REQUIREMENT:
Nothing but the records, copied exactly and stripped of pictures, should be in the answer.

##### SUPPLIED DATA

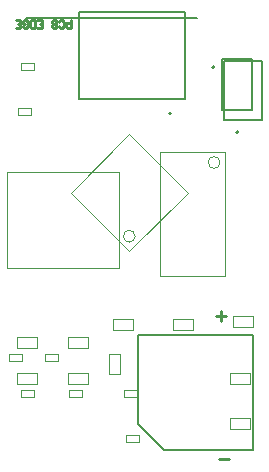
<source format=gbr>
%TF.GenerationSoftware,Altium Limited,Altium Designer,24.7.2 (38)*%
G04 Layer_Color=16711935*
%FSLAX45Y45*%
%MOMM*%
%TF.SameCoordinates,C77648C0-80D8-424D-8617-BB5A92A82554*%
%TF.FilePolarity,Positive*%
%TF.FileFunction,Other,Mechanical_13*%
%TF.Part,Single*%
G01*
G75*
%TA.AperFunction,NonConductor*%
%ADD31C,0.20000*%
%ADD34C,0.12700*%
%ADD35C,0.25400*%
%ADD56C,0.10000*%
D31*
X2193400Y3527400D02*
G03*
X2193400Y3527400I-10000J0D01*
G01*
X2397600Y2978200D02*
G03*
X2397600Y2978200I-10000J0D01*
G01*
X1828600Y3133800D02*
G03*
X1828600Y3133800I-10000J0D01*
G01*
D34*
X2278395Y3577402D02*
X2598400D01*
Y3077398D02*
Y3577402D01*
X2278395Y3077403D02*
Y3577402D01*
Y3077403D02*
X2598400Y3077398D01*
X1547002Y1259398D02*
X2516998D01*
Y289403D02*
Y1259398D01*
X1767002Y289403D02*
X2516998D01*
X1547002Y509402D02*
Y1259398D01*
Y509402D02*
X1767002Y289403D01*
X2259599Y3161701D02*
X2515601D01*
X2259599D02*
Y3594699D01*
X2515601D01*
Y3161701D02*
Y3594699D01*
X1051601Y3993799D02*
X1945599D01*
X1051601Y3258800D02*
Y3993799D01*
Y3258800D02*
X1945599D01*
Y3993799D01*
X598602Y3944798D02*
X2048601D01*
D35*
X2212000Y1417880D02*
X2296639D01*
X2254320Y1460199D02*
Y1375560D01*
X2232000Y207879D02*
X2316640D01*
X978600Y3923800D02*
Y3862860D01*
X948130D01*
X937973Y3873016D01*
Y3893330D01*
X948130Y3903486D01*
X978600D01*
X877033Y3873016D02*
X887190Y3862860D01*
X907503D01*
X917660Y3873016D01*
Y3913643D01*
X907503Y3923800D01*
X887190D01*
X877033Y3913643D01*
X856720Y3862860D02*
Y3923800D01*
X826250D01*
X816093Y3913643D01*
Y3903486D01*
X826250Y3893330D01*
X856720D01*
X826250D01*
X816093Y3883173D01*
Y3873016D01*
X826250Y3862860D01*
X856720D01*
X694212D02*
X734839D01*
Y3923800D01*
X694212D01*
X734839Y3893330D02*
X714526D01*
X673899Y3862860D02*
Y3923800D01*
X643429D01*
X633272Y3913643D01*
Y3873016D01*
X643429Y3862860D01*
X673899D01*
X572332Y3873016D02*
X582489Y3862860D01*
X602802D01*
X612959Y3873016D01*
Y3913643D01*
X602802Y3923800D01*
X582489D01*
X572332Y3913643D01*
Y3893330D01*
X592645D01*
X511392Y3862860D02*
X552019D01*
Y3923800D01*
X511392D01*
X552019Y3893330D02*
X531705D01*
D56*
X1523200Y2096105D02*
G03*
X1523200Y2096105I-50000J0D01*
G01*
X2241600Y2721000D02*
G03*
X2241600Y2721000I-50000J0D01*
G01*
X958901Y844001D02*
Y933999D01*
X1123899Y844001D02*
Y933999D01*
X958901D02*
X1123899D01*
X958901Y844001D02*
X1123899D01*
X527101D02*
Y933999D01*
X692099Y844001D02*
Y933999D01*
X527101D02*
X692099D01*
X527101Y844001D02*
X692099D01*
X527101Y1148801D02*
Y1238799D01*
X692099Y1148801D02*
Y1238799D01*
X527101D02*
X692099D01*
X527101Y1148801D02*
X692099D01*
X1301201Y933501D02*
X1391199D01*
X1301201Y1098499D02*
X1391199D01*
X1301201Y933501D02*
Y1098499D01*
X1391199Y933501D02*
Y1098499D01*
X958901Y1148801D02*
Y1238799D01*
X1123899Y1148801D02*
Y1238799D01*
X958901D02*
X1123899D01*
X958901Y1148801D02*
X1123899D01*
X1473200Y1968825D02*
X1968175Y2463800D01*
X978225D02*
X1473200Y2958775D01*
X978225Y2463800D02*
X1473200Y1968825D01*
Y2958775D02*
X1968175Y2463800D01*
X2012899Y1301201D02*
Y1391199D01*
X1847901Y1301201D02*
Y1391199D01*
X2012899D01*
X1847901Y1301201D02*
X2012899D01*
X1731599Y1761002D02*
X2281601D01*
X1731599Y2810998D02*
X2281601D01*
X1731599Y1761002D02*
Y2810998D01*
X2281601Y1761002D02*
Y2810998D01*
X1072002Y731500D02*
Y792500D01*
X959998Y731500D02*
Y792500D01*
X1072002D01*
X959998Y731500D02*
X1072002D01*
X868802Y1036300D02*
Y1097300D01*
X756798Y1036300D02*
Y1097300D01*
X868802D01*
X756798Y1036300D02*
X868802D01*
X2520899Y1326601D02*
Y1416599D01*
X2355901Y1326601D02*
Y1416599D01*
X2520899D01*
X2355901Y1326601D02*
X2520899D01*
X1504899Y1301201D02*
Y1391199D01*
X1339901Y1301201D02*
Y1391199D01*
X1504899D01*
X1339901Y1301201D02*
X1504899D01*
X640202Y3119100D02*
Y3180100D01*
X528198Y3119100D02*
Y3180100D01*
X640202D01*
X528198Y3119100D02*
X640202D01*
X1554602Y350500D02*
Y411500D01*
X1442598Y350500D02*
Y411500D01*
X1554602D01*
X1442598Y350500D02*
X1554602D01*
X2495499Y844001D02*
Y933999D01*
X2330501Y844001D02*
Y933999D01*
X2495499D01*
X2330501Y844001D02*
X2495499D01*
Y463001D02*
Y552999D01*
X2330501Y463001D02*
Y552999D01*
X2495499D01*
X2330501Y463001D02*
X2495499D01*
X1538402Y731500D02*
Y792500D01*
X1426398Y731500D02*
Y792500D01*
X1538402D01*
X1426398Y731500D02*
X1538402D01*
X665602D02*
Y792500D01*
X553598Y731500D02*
Y792500D01*
X665602D01*
X553598Y731500D02*
X665602D01*
X564002Y1036300D02*
Y1097300D01*
X451998Y1036300D02*
Y1097300D01*
X564002D01*
X451998Y1036300D02*
X564002D01*
X665602Y3500100D02*
Y3561100D01*
X553598Y3500100D02*
Y3561100D01*
X665602D01*
X553598Y3500100D02*
X665602D01*
X438399Y1828698D02*
Y2641702D01*
X1390401Y1828698D02*
Y2641702D01*
X438399D02*
X1390401D01*
X438399Y1828698D02*
X1390401D01*
%TF.MD5,5751050c8f7b12ab502113045c40e4d3*%
M02*

</source>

##########

SOLVED PROBLEM:
<source format=gbr>
%TF.GenerationSoftware,Altium Limited,Altium Designer,24.7.2 (38)*%
G04 Layer_Color=16711935*
%FSLAX45Y45*%
%MOMM*%
%TF.SameCoordinates,C77648C0-80D8-424D-8617-BB5A92A82554*%
%TF.FilePolarity,Positive*%
%TF.FileFunction,Other,Mechanical_13*%
%TF.Part,Single*%
G01*
G75*
%TA.AperFunction,NonConductor*%
%ADD31C,0.20000*%
%ADD34C,0.12700*%
%ADD35C,0.25400*%
%ADD56C,0.10000*%
D31*
X2193400Y3527400D02*
G03*
X2193400Y3527400I-10000J0D01*
G01*
X2397600Y2978200D02*
G03*
X2397600Y2978200I-10000J0D01*
G01*
X1828600Y3133800D02*
G03*
X1828600Y3133800I-10000J0D01*
G01*
D34*
X2278395Y3577402D02*
X2598400D01*
Y3077398D02*
Y3577402D01*
X2278395Y3077403D02*
Y3577402D01*
Y3077403D02*
X2598400Y3077398D01*
X1547002Y1259398D02*
X2516998D01*
Y289403D02*
Y1259398D01*
X1767002Y289403D02*
X2516998D01*
X1547002Y509402D02*
Y1259398D01*
Y509402D02*
X1767002Y289403D01*
X2259599Y3161701D02*
X2515601D01*
X2259599D02*
Y3594699D01*
X2515601D01*
Y3161701D02*
Y3594699D01*
X1051601Y3993799D02*
X1945599D01*
X1051601Y3258800D02*
Y3993799D01*
Y3258800D02*
X1945599D01*
Y3993799D01*
X598602Y3944798D02*
X2048601D01*
D35*
X2212000Y1417880D02*
X2296639D01*
X2254320Y1460199D02*
Y1375560D01*
X2232000Y207879D02*
X2316640D01*
X978600Y3923800D02*
Y3862860D01*
X948130D01*
X937973Y3873016D01*
Y3893330D01*
X948130Y3903486D01*
X978600D01*
X877033Y3873016D02*
X887190Y3862860D01*
X907503D01*
X917660Y3873016D01*
Y3913643D01*
X907503Y3923800D01*
X887190D01*
X877033Y3913643D01*
X856720Y3862860D02*
Y3923800D01*
X826250D01*
X816093Y3913643D01*
Y3903486D01*
X826250Y3893330D01*
X856720D01*
X826250D01*
X816093Y3883173D01*
Y3873016D01*
X826250Y3862860D01*
X856720D01*
X694212D02*
X734839D01*
Y3923800D01*
X694212D01*
X734839Y3893330D02*
X714526D01*
X673899Y3862860D02*
Y3923800D01*
X643429D01*
X633272Y3913643D01*
Y3873016D01*
X643429Y3862860D01*
X673899D01*
X572332Y3873016D02*
X582489Y3862860D01*
X602802D01*
X612959Y3873016D01*
Y3913643D01*
X602802Y3923800D01*
X582489D01*
X572332Y3913643D01*
Y3893330D01*
X592645D01*
X511392Y3862860D02*
X552019D01*
Y3923800D01*
X511392D01*
X552019Y3893330D02*
X531705D01*
D56*
X1523200Y2096105D02*
G03*
X1523200Y2096105I-50000J0D01*
G01*
X2241600Y2721000D02*
G03*
X2241600Y2721000I-50000J0D01*
G01*
X958901Y844001D02*
Y933999D01*
X1123899Y844001D02*
Y933999D01*
X958901D02*
X1123899D01*
X958901Y844001D02*
X1123899D01*
X527101D02*
Y933999D01*
X692099Y844001D02*
Y933999D01*
X527101D02*
X692099D01*
X527101Y844001D02*
X692099D01*
X527101Y1148801D02*
Y1238799D01*
X692099Y1148801D02*
Y1238799D01*
X527101D02*
X692099D01*
X527101Y1148801D02*
X692099D01*
X1301201Y933501D02*
X1391199D01*
X1301201Y1098499D02*
X1391199D01*
X1301201Y933501D02*
Y1098499D01*
X1391199Y933501D02*
Y1098499D01*
X958901Y1148801D02*
Y1238799D01*
X1123899Y1148801D02*
Y1238799D01*
X958901D02*
X1123899D01*
X958901Y1148801D02*
X1123899D01*
X1473200Y1968825D02*
X1968175Y2463800D01*
X978225D02*
X1473200Y2958775D01*
X978225Y2463800D02*
X1473200Y1968825D01*
Y2958775D02*
X1968175Y2463800D01*
X2012899Y1301201D02*
Y1391199D01*
X1847901Y1301201D02*
Y1391199D01*
X2012899D01*
X1847901Y1301201D02*
X2012899D01*
X1731599Y1761002D02*
X2281601D01*
X1731599Y2810998D02*
X2281601D01*
X1731599Y1761002D02*
Y2810998D01*
X2281601Y1761002D02*
Y2810998D01*
X1072002Y731500D02*
Y792500D01*
X959998Y731500D02*
Y792500D01*
X1072002D01*
X959998Y731500D02*
X1072002D01*
X868802Y1036300D02*
Y1097300D01*
X756798Y1036300D02*
Y1097300D01*
X868802D01*
X756798Y1036300D02*
X868802D01*
X2520899Y1326601D02*
Y1416599D01*
X2355901Y1326601D02*
Y1416599D01*
X2520899D01*
X2355901Y1326601D02*
X2520899D01*
X1504899Y1301201D02*
Y1391199D01*
X1339901Y1301201D02*
Y1391199D01*
X1504899D01*
X1339901Y1301201D02*
X1504899D01*
X640202Y3119100D02*
Y3180100D01*
X528198Y3119100D02*
Y3180100D01*
X640202D01*
X528198Y3119100D02*
X640202D01*
X1554602Y350500D02*
Y411500D01*
X1442598Y350500D02*
Y411500D01*
X1554602D01*
X1442598Y350500D02*
X1554602D01*
X2495499Y844001D02*
Y933999D01*
X2330501Y844001D02*
Y933999D01*
X2495499D01*
X2330501Y844001D02*
X2495499D01*
Y463001D02*
Y552999D01*
X2330501Y463001D02*
Y552999D01*
X2495499D01*
X2330501Y463001D02*
X2495499D01*
X1538402Y731500D02*
Y792500D01*
X1426398Y731500D02*
Y792500D01*
X1538402D01*
X1426398Y731500D02*
X1538402D01*
X665602D02*
Y792500D01*
X553598Y731500D02*
Y792500D01*
X665602D01*
X553598Y731500D02*
X665602D01*
X564002Y1036300D02*
Y1097300D01*
X451998Y1036300D02*
Y1097300D01*
X564002D01*
X451998Y1036300D02*
X564002D01*
X665602Y3500100D02*
Y3561100D01*
X553598Y3500100D02*
Y3561100D01*
X665602D01*
X553598Y3500100D02*
X665602D01*
X438399Y1828698D02*
Y2641702D01*
X1390401Y1828698D02*
Y2641702D01*
X438399D02*
X1390401D01*
X438399Y1828698D02*
X1390401D01*
%TF.MD5,5751050c8f7b12ab502113045c40e4d3*%
M02*

</source>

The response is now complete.